Cosa ne pensa di questa tendenza verso un’arte collettiva? Anche le ultime Biennali hanno presentato progetti collettivi di arte e architettura sviluppatisi dopo il Grande Terremoto del 11.3.2011…
Per me quella è arte di secondo livello. L’arte deve essere arte di per sé. È già forte abbastanza da sola. Mentre l’arte debole dipende da fattori esterni. L’arte è individuale.
Da quanti anni pratica la cerimonia del tè?
Quando ero studente all’università un amico mi insegnò le basi. Ma oggi la faccio seriamente.
Quando ha cominciato invece a creare spazi per la cerimonia del tè?
Nel 2005 al Mori Museum of Art di Tokyo. Lì feci la prima cerimonia del tè seriamente, usando la capanna del tè del Nezu Museum of Art.
Quale fu l’occasione da cui iniziò?
Io colleziono arte antica, dipinti buddhisti, calligrafie e la maggior parte di queste opere sono state realizzate per essere usate durante la cerimonia del tè.
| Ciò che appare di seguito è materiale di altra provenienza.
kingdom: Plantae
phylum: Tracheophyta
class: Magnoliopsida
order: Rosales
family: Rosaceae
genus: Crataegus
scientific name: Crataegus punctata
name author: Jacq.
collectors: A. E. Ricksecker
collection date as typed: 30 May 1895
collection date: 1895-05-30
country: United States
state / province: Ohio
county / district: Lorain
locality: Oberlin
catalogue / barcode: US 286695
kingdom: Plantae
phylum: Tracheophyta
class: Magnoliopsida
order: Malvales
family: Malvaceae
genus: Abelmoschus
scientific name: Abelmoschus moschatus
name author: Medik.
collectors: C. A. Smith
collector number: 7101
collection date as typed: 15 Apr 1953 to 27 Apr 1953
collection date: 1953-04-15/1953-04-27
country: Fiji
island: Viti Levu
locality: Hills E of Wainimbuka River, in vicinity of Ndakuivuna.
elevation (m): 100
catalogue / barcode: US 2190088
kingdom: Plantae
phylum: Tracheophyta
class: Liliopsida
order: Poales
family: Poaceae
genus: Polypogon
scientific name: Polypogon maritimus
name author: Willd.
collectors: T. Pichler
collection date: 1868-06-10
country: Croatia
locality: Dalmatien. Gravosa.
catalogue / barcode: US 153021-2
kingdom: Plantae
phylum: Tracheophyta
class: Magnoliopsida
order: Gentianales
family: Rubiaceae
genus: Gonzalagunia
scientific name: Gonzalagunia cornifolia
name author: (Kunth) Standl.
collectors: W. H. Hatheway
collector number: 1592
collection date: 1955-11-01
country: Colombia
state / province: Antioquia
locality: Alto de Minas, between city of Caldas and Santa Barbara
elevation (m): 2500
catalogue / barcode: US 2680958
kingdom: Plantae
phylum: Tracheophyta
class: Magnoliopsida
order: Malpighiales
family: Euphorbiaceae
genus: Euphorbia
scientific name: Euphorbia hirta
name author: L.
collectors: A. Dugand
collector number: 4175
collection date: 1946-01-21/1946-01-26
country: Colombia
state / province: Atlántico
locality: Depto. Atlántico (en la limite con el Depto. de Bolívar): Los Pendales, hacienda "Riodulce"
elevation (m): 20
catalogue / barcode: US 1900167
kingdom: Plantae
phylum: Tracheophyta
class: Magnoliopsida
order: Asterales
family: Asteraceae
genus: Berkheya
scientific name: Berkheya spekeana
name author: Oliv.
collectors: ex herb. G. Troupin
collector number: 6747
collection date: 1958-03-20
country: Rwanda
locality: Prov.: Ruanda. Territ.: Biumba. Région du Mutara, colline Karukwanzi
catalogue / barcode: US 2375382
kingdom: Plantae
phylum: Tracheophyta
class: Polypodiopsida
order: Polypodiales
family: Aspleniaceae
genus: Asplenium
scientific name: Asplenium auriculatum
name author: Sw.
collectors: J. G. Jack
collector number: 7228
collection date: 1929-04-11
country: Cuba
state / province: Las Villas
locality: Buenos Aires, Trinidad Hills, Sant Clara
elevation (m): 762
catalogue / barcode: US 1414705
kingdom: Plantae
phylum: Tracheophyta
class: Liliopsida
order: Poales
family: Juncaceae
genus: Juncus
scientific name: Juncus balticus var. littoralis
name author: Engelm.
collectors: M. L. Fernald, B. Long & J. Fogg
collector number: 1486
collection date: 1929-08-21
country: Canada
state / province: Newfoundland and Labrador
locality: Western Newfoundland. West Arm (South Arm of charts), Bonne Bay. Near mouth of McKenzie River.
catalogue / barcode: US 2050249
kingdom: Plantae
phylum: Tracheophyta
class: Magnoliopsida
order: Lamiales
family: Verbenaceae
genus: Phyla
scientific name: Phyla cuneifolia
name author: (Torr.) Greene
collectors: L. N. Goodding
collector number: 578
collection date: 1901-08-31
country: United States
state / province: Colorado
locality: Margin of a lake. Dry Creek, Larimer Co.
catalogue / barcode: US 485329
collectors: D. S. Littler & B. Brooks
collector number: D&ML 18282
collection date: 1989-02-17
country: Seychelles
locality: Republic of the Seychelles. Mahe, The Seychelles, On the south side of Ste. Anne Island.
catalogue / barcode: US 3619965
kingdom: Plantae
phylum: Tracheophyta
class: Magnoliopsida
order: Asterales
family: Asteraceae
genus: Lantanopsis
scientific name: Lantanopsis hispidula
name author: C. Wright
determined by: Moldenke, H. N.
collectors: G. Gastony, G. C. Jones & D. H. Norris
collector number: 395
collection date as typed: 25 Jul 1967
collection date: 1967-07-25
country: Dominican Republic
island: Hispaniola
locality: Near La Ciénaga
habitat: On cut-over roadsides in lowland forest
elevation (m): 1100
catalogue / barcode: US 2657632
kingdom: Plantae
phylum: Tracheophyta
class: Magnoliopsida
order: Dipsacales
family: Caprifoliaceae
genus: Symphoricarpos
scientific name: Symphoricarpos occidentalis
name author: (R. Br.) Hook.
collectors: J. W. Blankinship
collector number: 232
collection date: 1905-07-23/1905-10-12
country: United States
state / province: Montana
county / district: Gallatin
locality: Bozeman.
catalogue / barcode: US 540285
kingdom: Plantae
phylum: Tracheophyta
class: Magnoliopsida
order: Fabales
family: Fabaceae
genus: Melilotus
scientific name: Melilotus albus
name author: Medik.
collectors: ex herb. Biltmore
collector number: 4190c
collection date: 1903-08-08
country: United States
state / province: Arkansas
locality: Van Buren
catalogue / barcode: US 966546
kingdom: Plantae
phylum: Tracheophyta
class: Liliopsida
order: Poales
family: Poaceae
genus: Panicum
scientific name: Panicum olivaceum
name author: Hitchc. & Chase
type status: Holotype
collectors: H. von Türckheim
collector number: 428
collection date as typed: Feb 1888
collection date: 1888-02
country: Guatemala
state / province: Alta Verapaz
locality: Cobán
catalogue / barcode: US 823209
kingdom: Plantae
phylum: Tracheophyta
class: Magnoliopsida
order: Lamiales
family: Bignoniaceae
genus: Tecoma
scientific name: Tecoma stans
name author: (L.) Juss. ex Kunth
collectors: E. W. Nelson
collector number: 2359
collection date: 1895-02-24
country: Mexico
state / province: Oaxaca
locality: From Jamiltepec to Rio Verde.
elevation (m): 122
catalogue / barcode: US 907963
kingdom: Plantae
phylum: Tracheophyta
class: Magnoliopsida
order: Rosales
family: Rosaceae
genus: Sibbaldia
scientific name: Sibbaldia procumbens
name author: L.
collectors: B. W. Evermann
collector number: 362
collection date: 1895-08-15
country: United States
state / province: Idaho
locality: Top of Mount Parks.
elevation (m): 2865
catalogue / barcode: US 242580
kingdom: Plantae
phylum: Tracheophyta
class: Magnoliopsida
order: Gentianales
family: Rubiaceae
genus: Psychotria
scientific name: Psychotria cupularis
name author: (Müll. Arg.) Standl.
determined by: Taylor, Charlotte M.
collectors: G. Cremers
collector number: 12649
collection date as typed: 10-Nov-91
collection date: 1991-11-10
Quindi, per usare la mia collezione avevo bisogno di una stanza per il tè. Per presentare l’arte. Questo è il modo di presentare l’arte in Giappone. Come un salotto. Si invitavano 2-3 ospiti e in occasioni speciali si mostravano gli oggetti d’arte più belli nel tokonoma. Lo si faceva solo per quegli ospiti selezionati. E la volta successiva non li avresti più mostrati quando loro venivano.
Si servivano poi diverse pietanze. Questa è la forma che il Giappone ha sviluppato per godere l’arte in antichità. Oggi a New York ogni tanto vengo invitato in alcune abitazioni immense di collezionisti dove tutto è esposto. Quello è davvero il gusto più atroce per un giapponese… È come esporre della mercanzia! Cattivo gusto.
Ritiene che gli occidentali possano comprendere il senso della cerimonia del tè?
o ho una piccola stanza da tè nel mio studio a New York e occasionalmente tengo dei ricevimenti per insegnare l’estetica giapponese… ai ricchi.
Cosa crede che la cerimonia del tè possa trasmettere ancora oggi?
È minimale. Si tratta solo di fare e bere del tè insieme. Ma in verità comprende tutte le arti perfomative, insegna come guardare l’arte, la scultura nelle tazze, l’arrangiamento dei fiori. Sono tantissimi fattori insieme. Tutte le arti insieme senza separazione.
Ci sono delle differenze tra il modo di adempiere alla cerimonia del tè in passato e oggi?
Ogni epoca storica ha avuto maestri del tè e persone che si sono dedicate alla cerimonia tè godendone però in modo diverso secondo il proprio stile. Nel XVI secolo era diverso dal XVII e dal XVIII, erano movimenti diversi. Io vorrei portare avanti una cerimonia in stile XXI secolo. Ma lo spirito di base è lo stesso.
Qual è lo stile del XXI secolo?
La Glass Tea House!
Ha saputo che mentre lei faceva la cerimonia del tè il sindaco di Venezia è stato arrestato?
Davvero?
Forse la notizia nella stanza del tè non è arrivata. Dopo tutto quello è un altro mondo…
Sarà un ricordo speciale, un giorno memorabile. Il titolo dell’articolo potrebbe essere allora: «Mayor arrested tea ceremony», o meglio «Tea ceremony. Night of arrest!». (ride divertito offrendo titoli sempre più ironici e zen, ndr). «Arrest your spirit in the tea ceremony!».